WHAT THE TASK ASKS — For this exercise, print all of the data exactly as given.

[Stored items from a collection]
##########

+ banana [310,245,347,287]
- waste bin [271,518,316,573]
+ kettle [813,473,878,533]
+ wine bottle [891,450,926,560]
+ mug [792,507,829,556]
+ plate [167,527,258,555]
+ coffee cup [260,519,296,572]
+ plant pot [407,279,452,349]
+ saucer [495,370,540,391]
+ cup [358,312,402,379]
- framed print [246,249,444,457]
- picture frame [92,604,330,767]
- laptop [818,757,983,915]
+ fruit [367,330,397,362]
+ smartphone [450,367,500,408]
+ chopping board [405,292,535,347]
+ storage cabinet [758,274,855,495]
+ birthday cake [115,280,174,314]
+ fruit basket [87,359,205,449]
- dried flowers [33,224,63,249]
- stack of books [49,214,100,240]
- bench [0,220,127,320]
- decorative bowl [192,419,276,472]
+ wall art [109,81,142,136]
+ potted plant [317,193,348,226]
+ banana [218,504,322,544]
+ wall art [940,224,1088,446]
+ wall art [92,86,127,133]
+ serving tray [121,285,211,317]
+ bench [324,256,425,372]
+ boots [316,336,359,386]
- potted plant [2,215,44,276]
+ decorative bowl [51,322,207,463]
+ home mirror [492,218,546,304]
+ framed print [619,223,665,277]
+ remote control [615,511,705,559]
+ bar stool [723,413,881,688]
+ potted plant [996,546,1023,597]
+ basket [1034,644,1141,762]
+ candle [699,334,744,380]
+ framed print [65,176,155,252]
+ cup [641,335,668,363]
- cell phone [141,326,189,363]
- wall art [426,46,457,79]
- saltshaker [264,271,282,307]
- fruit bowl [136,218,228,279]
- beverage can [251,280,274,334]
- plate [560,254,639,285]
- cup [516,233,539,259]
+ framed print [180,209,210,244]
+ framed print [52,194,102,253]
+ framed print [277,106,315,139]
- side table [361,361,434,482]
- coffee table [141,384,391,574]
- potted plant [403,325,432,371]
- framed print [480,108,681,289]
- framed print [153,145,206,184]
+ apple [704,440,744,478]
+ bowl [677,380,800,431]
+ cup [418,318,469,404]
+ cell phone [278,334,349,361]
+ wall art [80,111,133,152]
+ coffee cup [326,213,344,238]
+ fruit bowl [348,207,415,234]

##########

TASK OUTPUT —
+ banana [310,245,347,287]
- waste bin [271,518,316,573]
+ kettle [813,473,878,533]
+ wine bottle [891,450,926,560]
+ mug [792,507,829,556]
+ plate [167,527,258,555]
+ coffee cup [260,519,296,572]
+ plant pot [407,279,452,349]
+ saucer [495,370,540,391]
+ cup [358,312,402,379]
- framed print [246,249,444,457]
- picture frame [92,604,330,767]
- laptop [818,757,983,915]
+ fruit [367,330,397,362]
+ smartphone [450,367,500,408]
+ chopping board [405,292,535,347]
+ storage cabinet [758,274,855,495]
+ birthday cake [115,280,174,314]
+ fruit basket [87,359,205,449]
- dried flowers [33,224,63,249]
- stack of books [49,214,100,240]
- bench [0,220,127,320]
- decorative bowl [192,419,276,472]
+ wall art [109,81,142,136]
+ potted plant [317,193,348,226]
+ banana [218,504,322,544]
+ wall art [940,224,1088,446]
+ wall art [92,86,127,133]
+ serving tray [121,285,211,317]
+ bench [324,256,425,372]
+ boots [316,336,359,386]
- potted plant [2,215,44,276]
+ decorative bowl [51,322,207,463]
+ home mirror [492,218,546,304]
+ framed print [619,223,665,277]
+ remote control [615,511,705,559]
+ bar stool [723,413,881,688]
+ potted plant [996,546,1023,597]
+ basket [1034,644,1141,762]
+ candle [699,334,744,380]
+ framed print [65,176,155,252]
+ cup [641,335,668,363]
- cell phone [141,326,189,363]
- wall art [426,46,457,79]
- saltshaker [264,271,282,307]
- fruit bowl [136,218,228,279]
- beverage can [251,280,274,334]
- plate [560,254,639,285]
- cup [516,233,539,259]
+ framed print [180,209,210,244]
+ framed print [52,194,102,253]
+ framed print [277,106,315,139]
- side table [361,361,434,482]
- coffee table [141,384,391,574]
- potted plant [403,325,432,371]
- framed print [480,108,681,289]
- framed print [153,145,206,184]
+ apple [704,440,744,478]
+ bowl [677,380,800,431]
+ cup [418,318,469,404]
+ cell phone [278,334,349,361]
+ wall art [80,111,133,152]
+ coffee cup [326,213,344,238]
+ fruit bowl [348,207,415,234]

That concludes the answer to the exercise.